The latest Australian Bureau of Statistics report shows the city's fertility rate is rising but is still below the 2.1 births per woman level to maintain the population without migration.
Wagga's percentage increase in birth rate has exceeded other regional cities such as Albury, Wollongong and Newcastle, and even some areas of Sydney.
Wagga City Council mayor Greg Conkey welcomed the result, saying a strong birth rate was one of the elements the city needed in order to meet a population target of 100,000 people.

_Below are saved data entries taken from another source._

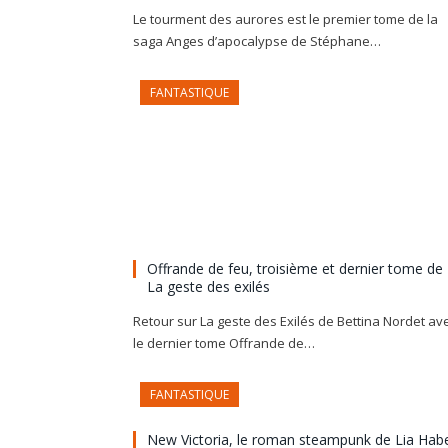
Le tourment des aurores est le premier tome de la
saga Anges d’apocalypse de Stéphane…
FANTASTIQUE
Offrande de feu, troisième et dernier tome de
La geste des exilés
Retour sur La geste des Exilés de Bettina Nordet av
le dernier tome Offrande de…
FANTASTIQUE
New Victoria, le roman steampunk de Lia Hab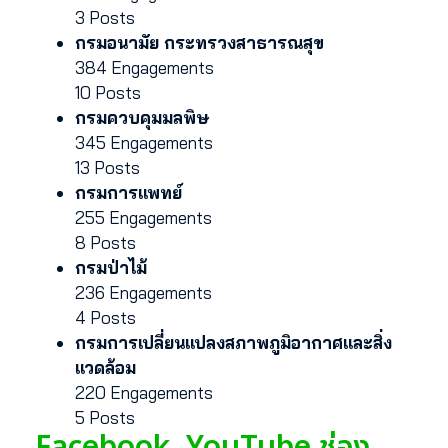
3 Posts
กรมอนามัย กระทรวงสาธารณสุข
384 Engagements
10 Posts
กรมควบคุมมลพิษ
345 Engagements
13 Posts
กรมการแพทย์
255 Engagements
8 Posts
กรมป่าไม้
236 Engagements
4 Posts
กรมการเปลี่ยนแปลงสภาพภูมิอากาศและสิ่ง
แวดล้อม
220 Engagements
5 Posts
Facebook, YouTube ช่อง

"We have a very large population of young people in this city and I guess it's not surprising that the birth rate would have increased," he said. "We are not an ageing population, quite the contrary, because of the number of people we have in the defence forces, as well as the university.
"We are not an ageing population and I guess that is why our birth rate is increasing."

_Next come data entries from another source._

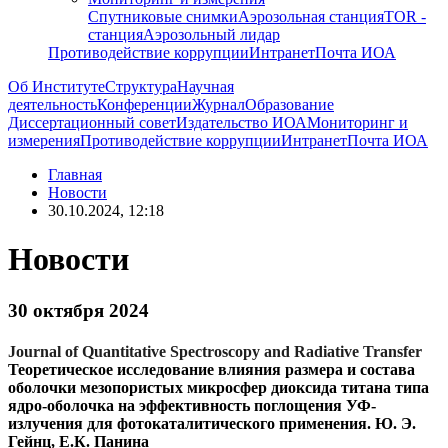
Спутниковые снимки
Аэрозольная станция
TOR -
станция
Аэрозольный лидар
Противодействие коррупции
Интранет
Почта ИОА
Об Институте
Структура
Научная
деятельность
Конференции
Журнал
Образование
Диссертационный совет
Издательство ИОА
Мониторинг и
измерения
Противодействие коррупции
Интранет
Почта ИОА
Главная
Новости
30.10.2024, 12:18
Новости
30 октября 2024
Journal of Quantitative Spectroscopy and Radiative Transfer
Теоретическое исследование влияния размера и состава
оболочки мезопористых микросфер диоксида титана типа
ядро-оболочка на эффективность поглощения УФ-
излучения для фотокаталитического применения. Ю. Э.
Гейнц, Е.К. Панина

Cr Conkey referred to the work of demographer Bernard Salt, who observed that Wagga had a high level of young people during a visit to the city late last year.

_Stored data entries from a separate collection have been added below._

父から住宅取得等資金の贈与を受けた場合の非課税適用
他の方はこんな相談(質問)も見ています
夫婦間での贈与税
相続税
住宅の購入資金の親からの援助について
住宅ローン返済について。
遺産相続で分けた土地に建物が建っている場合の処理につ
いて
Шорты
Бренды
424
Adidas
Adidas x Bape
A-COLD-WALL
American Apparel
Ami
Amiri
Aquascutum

In early 2018, the NSW government's regional plan identified Wagga as an area of "significant growth" with a target population of 100,000 by the year 2038.
The Wagga local government area's increase in births was more than 10 times the national average of 1.9 per cent.
The ABS report showed that Wagga exceeded 1000 annual births for the first time in at least six years, with most years since 2012 reporting between 840 and 900 births.
"If we are going to grow to 100,000 plus, we certainly need a number of factors to assist that and one is to encourage more people from overseas to move here," Cr Conkey said.
"We have a high birth rate, and that's excellent as well."
For all Australian women, the total fertility rate was 1.74 births per woman whereas Wagga's fertility rate was 1.93.
Cr Conkey said the number of births was a more important figure to look at than the fertility rate.
"There's a number of reasons why, no doubt, that people are not having as many children these days," he said.
Wagga's fertility rate has risen during 2018, up from a six-year low of 1.85 in 2017.
The ABS report included births to temporary visitors to Australia.
The Wagga Local Government Area also recorded an estimated population increase of more than 500 in the same time period to 64,820 people.
Wagga's increase in births did not appear to come at the expense of having expectant mothers travel to the city from nearby councils, as most recorded their own increase in births during 2018.
Albury saw a 13 per cent increase in births during the same time period but its fertility rate was higher at 2.12 births per woman, just about the 'replacement level'.
Cootamundra-Gundagai saw a 24 per cent increase in births and Coolamon, Junee and Griffith saw 3 per cent increases, while Greater Hume saw a 17 per cent decrease.
Bland Shire had one of the best fertility rates after recording an additional 30 births over 2017's figure.